While the majority of women who head to the gym are trying to lose weight, there are quite a few who are desperate to do the opposite. Of course, these skinny girls don’t want to put body fat onto their body; they are after lean, athletic muscle mass to give their body tone and shape. If you’re one of them, you’re at the right place. In this article, I’ll lay out an ideal training program for skinny women to kickstart muscle growth.
Before we get to the workout that you should be following to develop a toned body, we need to talk about nutrition. 70 percent of your success comes from what you put into your mouth. That’s because, unless you provide the building materials for muscle growth, you will not be able to benefit from your weight training workouts.
The first thing you need to do is to add healthy food calories to your diet. Go here to work out how many calories you need to eat each day to stay the same weight. Then add another 500 calories per day.
You should make protein the foundation of your nutrition. It provides the amino acids that fuel the development of muscle tissue. Plan to consume 1.5 grams of protein for every kg of bodyweight. For a 150 pound woman that works out to about a hundred grams of protein daily.
You should eat every 3 waking hours, with 3 larger meals and two snacks. One (or both) of them should be a protein shake consisting of whey protein powder.
The best forms of protein are chicken, fish, red meat, eggs, and protein powder.
You should also eat plenty of low glycemic complex carbohydrates. These will provide the energy you need to power you through your workouts. Your balanced diet should also include such healthy fats as walnuts, avocado, and coconut oil.
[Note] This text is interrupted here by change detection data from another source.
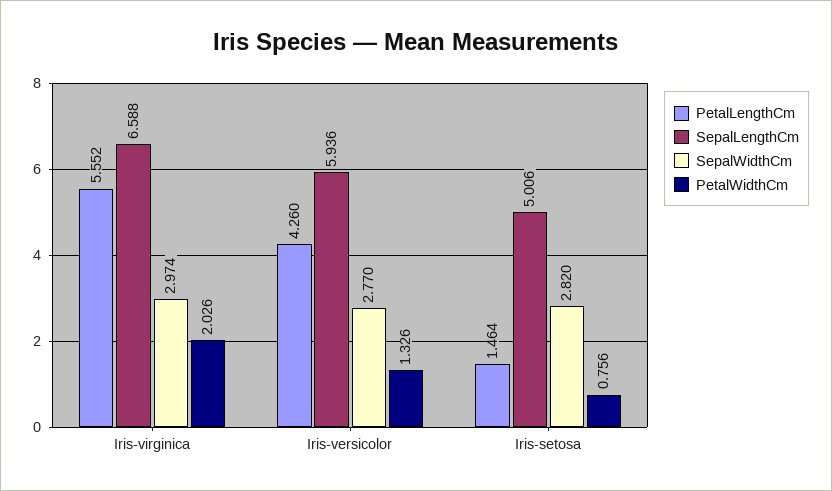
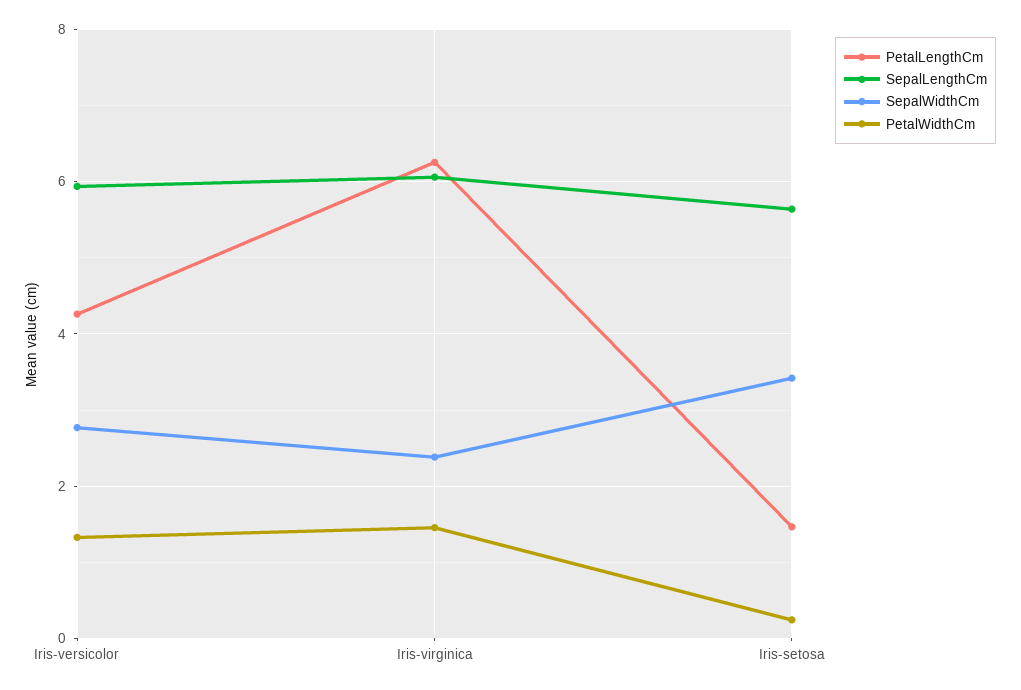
  {
    "PetalLengthCm": {
-     "Iris-virginica": 5.552,
+     "Iris-virginica": 6.2,
      "Iris-versicolor": 4.26,
      "Iris-setosa": 1.464
    },
    "SepalLengthCm": {
-     "Iris-virginica": 6.588,
+     "Iris-virginica": 6,
      "Iris-versicolor": 5.936,
-     "Iris-setosa": 5.006
+     "Iris-setosa": 5.6
    },
    "SepalWidthCm": {
-     "Iris-virginica": 2.974,
+     "Iris-virginica": 2.4,
      "Iris-versicolor": 2.77,
-     "Iris-setosa": 2.82
+     "Iris-setosa": 3.4
    },
    "PetalWidthCm": {
-     "Iris-virginica": 2.026,
+     "Iris-virginica": 1.4,
      "Iris-versicolor": 1.326,
-     "Iris-setosa": 0.756
+     "Iris-setosa": 0.2
    }
  }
In order for skinny girls to add gain weight the right way, they need to concentrate on compound movements with a range of reps from light to heavy weights. You should be doing full-body workouts two times per week, with each workout lasting for about an hour. Here is an effective workout program that many skinny women have had great success with.
You should be using a weight that is challenging for the last couple of repetitions of each set. On most of your exercises, you will be using a pyramid rep scheme, where you do fewer reps with a slightly heavier weight on each succeeding set.
1. Set an Olympic bar on a squat rack at shoulder level and set the appropriate weight.
2. Stand in front of the rack with feet hip-width apart. Get under the bar and unrack it so that it rests across your trapezius and shoulder muscles.
3. Take a step back.
4. Maintaining an upright torso, hinge at the hips as your drop to the parallel squat position.
5. Push through the heels to return to the start position.
1. Stand in front of a loaded bar with your feet hip-width apart and your mid-foot under the bar.
2. Hinge at the hips as you come down to grab the bar just outside shoulder width with a reverse grip (one hand forward and the other hand back).
3. Maintaining a neutral spine and looking directly ahead, pull the bar directly up to come to a standing position.
4. Lower and repeat.
3. Dumbbell Bench Press
1. Lie on a flat exercise bench with a pair of dumbbells in your hands and resting on your chest with your palms facing away from you.
2. From a starting position with your upper arms parallel to the floor and elbows perpendicular, push your arms up and together to meet above your mid-chest.
3. Lower and repeat.
4. Overhead Press
1. Set the bar on a power rack at shoulder level.
2. Stand in front of the bar and grab it with a slightly wider than shoulder-width grip with a palm’s forward grip.
3. Unrack the bar and take a step back.
4. From a starting position with the bar resting across your clavicles, press directly up to just short of lockout.
5. Lower and repeat.
5. Alternate Dumbbell Curl
1. Stand with a pair of dumbbells held by your sides with palms facing forward.
2. Curl your right arm up to fully contract the bicep at shoulder level.
3. Lower to the start position.
4. Repeat with the left arm.
6. Triceps Pushdown
1. Stand in front of a cable pulley machine with the pulley set at its highest level and a rope handle on the end of it.
2. Grab the handles and hold the rope at chest level and your elbows in at your sides.
3. Press your arms down to full extension.
4. Reverse and repeat.
Skinny Girl Workout
- Squats – 4 x 15/12/10/8
- Deadlift – 4 x 15/12/10/8
- Dumbbell Bench Press – 4 x 15/12/10/8
- Overhead Press – 3 x 10
- Alternate Dumbbell Biceps Curls – 3 x 8
- Triceps Pushdowns – 3 x 10
By combining the workout program described above with an increased-calorie diet that is built around lean protein and complex carbs, you should be able to add about a half-pound of body weight each week. Stick with the plan consistently and you will have added 13 pounds in 6 months, totally transforming your body.
Frequently Asked Questions
Should skinny women start with cardio or weight training?
Skinny women should start with weight training. In fact, they should not be doing any cardio at all. Cardio or aerobic training will burn off the valuable calories that you are consuming to for building muscle.
What’s the best type of lifting for building muscle?
The best type of lifting for building muscle involves compound exercises like squats, presses, and deadlifts with heavy weights. Beginners should do full-body workouts two or three times per week. Once they have been training for a year, they can then go to a split routine.